■ **RECORDS**:

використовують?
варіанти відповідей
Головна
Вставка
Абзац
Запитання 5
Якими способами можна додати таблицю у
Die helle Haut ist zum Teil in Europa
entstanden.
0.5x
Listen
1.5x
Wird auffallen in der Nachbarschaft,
==
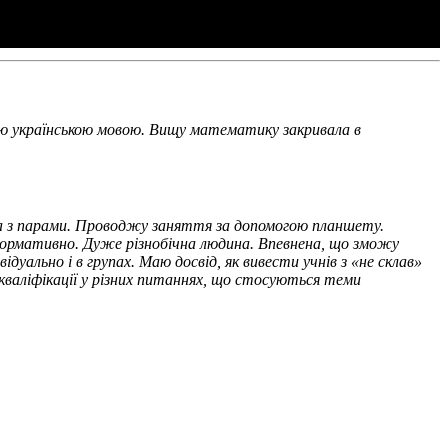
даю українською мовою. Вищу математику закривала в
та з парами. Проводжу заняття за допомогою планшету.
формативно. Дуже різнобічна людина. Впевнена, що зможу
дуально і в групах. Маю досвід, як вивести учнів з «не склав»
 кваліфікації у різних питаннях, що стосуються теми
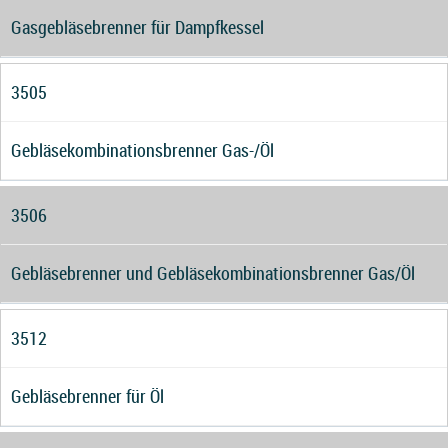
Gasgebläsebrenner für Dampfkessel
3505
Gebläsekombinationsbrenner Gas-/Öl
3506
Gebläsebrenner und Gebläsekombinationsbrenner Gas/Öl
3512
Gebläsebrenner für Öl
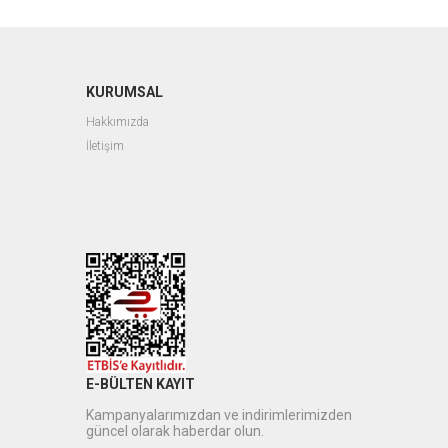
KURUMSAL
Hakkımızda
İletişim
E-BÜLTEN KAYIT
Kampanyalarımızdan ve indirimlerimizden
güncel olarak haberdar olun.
==
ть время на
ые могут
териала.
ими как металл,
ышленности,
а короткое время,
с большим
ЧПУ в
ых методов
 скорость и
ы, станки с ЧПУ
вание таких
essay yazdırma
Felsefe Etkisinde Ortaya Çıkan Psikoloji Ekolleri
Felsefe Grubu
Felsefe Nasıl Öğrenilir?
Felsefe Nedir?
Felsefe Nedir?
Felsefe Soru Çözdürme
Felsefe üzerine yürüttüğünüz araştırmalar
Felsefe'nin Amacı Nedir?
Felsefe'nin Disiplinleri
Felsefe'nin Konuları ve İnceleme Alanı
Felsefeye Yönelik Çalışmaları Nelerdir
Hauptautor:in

■ **EXERCISE GOAL**: Using the records above, find the number of lines that contain the string "Gebläsekombinationsbrenner", and give that number without further comment.

■ **PROBLEM SOLUTION**: 2